Cours de théorie impopulaires

L’alternative à cette approche n’est pas nécessairement l’école de critique « sourcils levés, commentaire cryptique, et autres signes de compréhension trop occulte pour la syntaxe ». Mais le département peut, sans abaisser ses normes louables, réexaminer les cours théoriques de premier cycle dans lesquels les concentrateurs se plaignent qu’il y a trop d’exercices détaillés destinés à servir de discipline aux compositeurs. Et bien que la popularité ne soit pas toujours un critère approprié pour un bon cours, une impopularité constante indique souvent un défaut de base ; lorsque cette popularité provient de ceux qui sont les plus intéressés par un sujet comme le sont les majors de la musique, il faut en prendre note et agir en conséquence. Maintenant que Musique 1 n’est plus le cours d’introduction, Musique 51, s’il doit rester dans sa position primaire, devrait être tempéré souvent avec le rappel que la musique n’est pas identique aux règles harmoniques, mais qu’elle est, après tout, un art qui est, dans de nombreux aspects, irrationnel.

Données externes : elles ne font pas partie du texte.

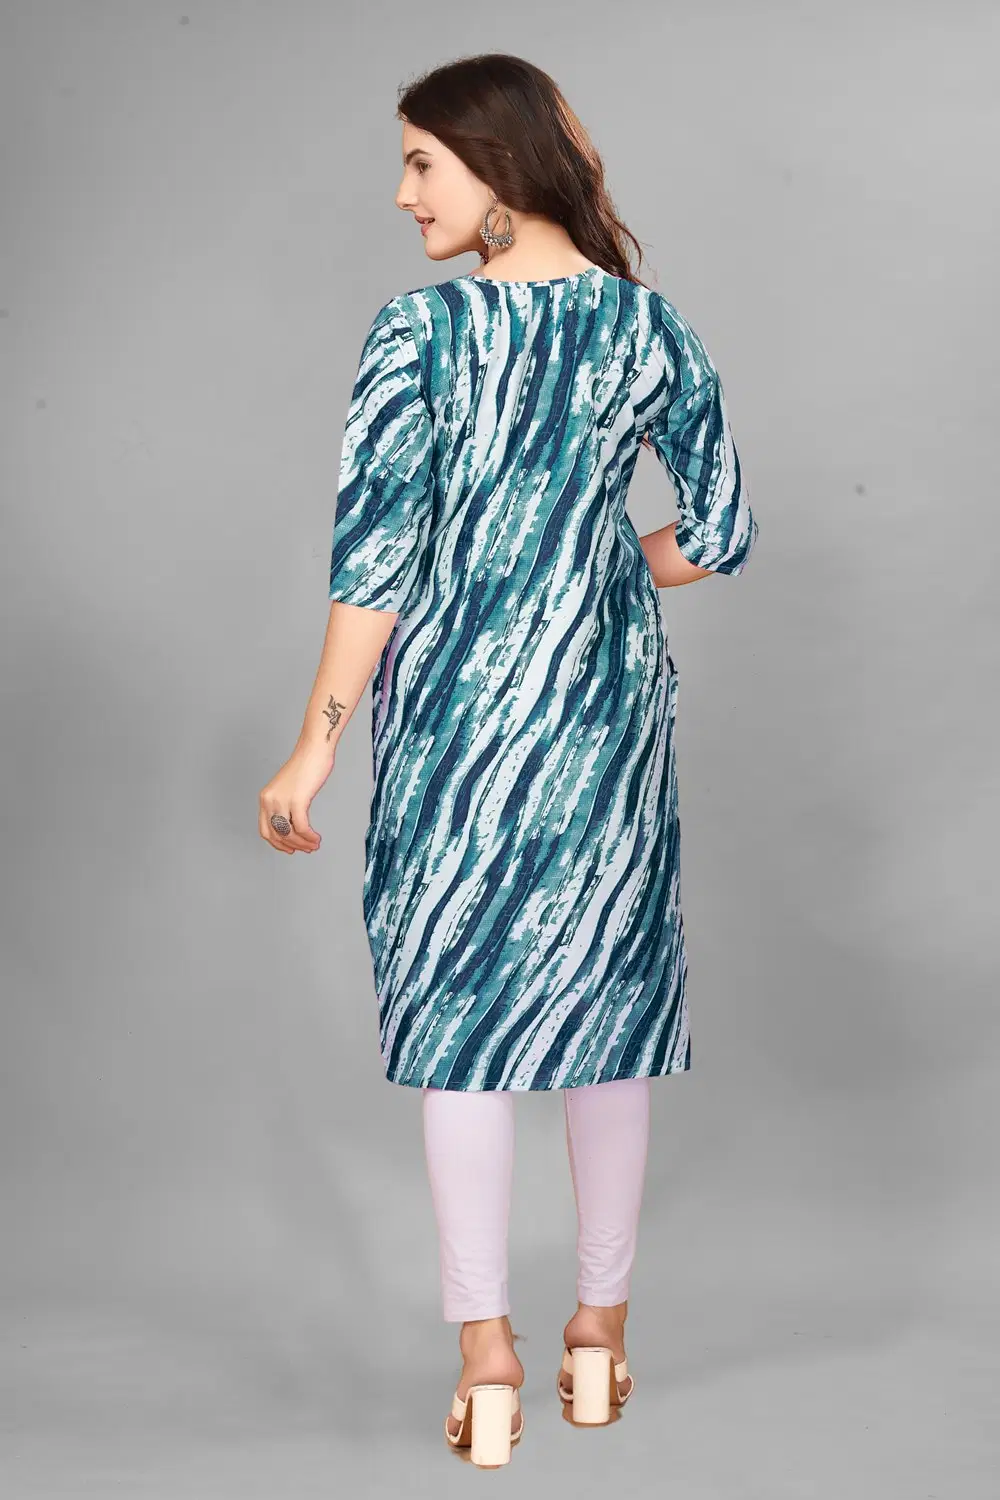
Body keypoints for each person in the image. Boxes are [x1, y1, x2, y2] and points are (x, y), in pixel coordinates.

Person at [259, 52, 758, 1467]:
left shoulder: (419, 334)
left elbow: (376, 567)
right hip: (603, 727)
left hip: (455, 741)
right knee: (610, 1025)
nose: (402, 193)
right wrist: (592, 570)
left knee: (461, 1032)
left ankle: (488, 1359)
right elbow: (720, 527)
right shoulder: (646, 327)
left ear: (497, 166)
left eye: (421, 162)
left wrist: (311, 750)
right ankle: (600, 1339)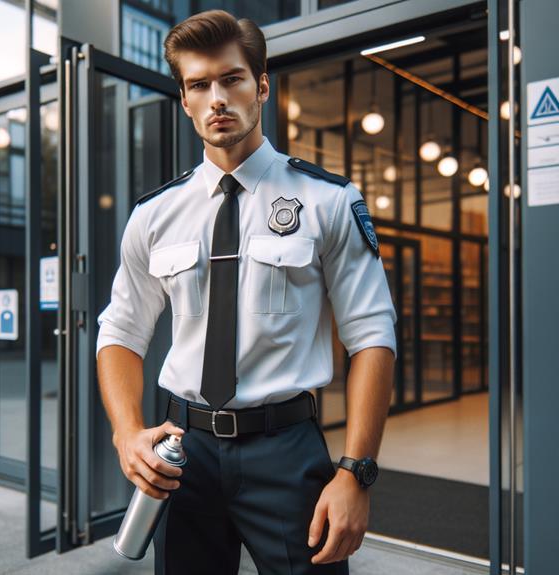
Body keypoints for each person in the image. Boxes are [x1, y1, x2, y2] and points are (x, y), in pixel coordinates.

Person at [95, 9, 396, 574]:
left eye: (231, 79)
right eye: (198, 84)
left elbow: (373, 337)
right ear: (184, 100)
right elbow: (120, 330)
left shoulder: (328, 200)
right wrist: (127, 432)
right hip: (183, 450)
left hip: (286, 451)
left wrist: (356, 472)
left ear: (260, 85)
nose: (216, 98)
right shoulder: (154, 215)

Le non-concentrateur est vraiment le beau-fils du département de musique. Un effort pour atténuer quelque peu le manque de cours disponibles pour lui est un cours projeté de théorie musicale, Musique 2, que le département offrira l’année prochaine sans pré-requis. Bien qu’il s’agisse d’un excellent ajout au catalogue, cela ne compense pas le fait qu’il n’y a pas de politique cohérente en ce qui concerne les cours de niveau intermédiaire ouverts à l’étudiant général. Depuis quelques années, cela signifie qu’il n’y a pas de tels cours. Ce printemps, le professeur adjoint Sapp en donne un, et il a attiré environ cinq fois plus d’étudiants que ce qui était normal pour un tel cours, malgré le fait qu’il soit donné à une heure très fréquentée et populaire. Cela devrait lever tout doute sur le fait qu’il existe un désir et un besoin pour plus de cours de ce type. Les étudiants ne devraient pas avoir à attendre encore quatre ans pour le prochain.

Le département de musique a déclaré qu’il veut donner plus de cours de ce type, mais qu’il ne peut pas le faire en raison de ses obligations envers les étudiants diplômés, les concentrateurs et Music 1. On peut observer qu’il y a plusieurs années, lorsqu’il y avait aussi des étudiants diplômés, des concentrateurs et Music 1, des cours de groupe intermédiaire pour l’étudiant général étaient donnés régulièrement. Le fait que les non-concentrateurs ne dépendent pas uniquement des cours de musique ne supprime pas les obligations du département envers eux et envers le collège.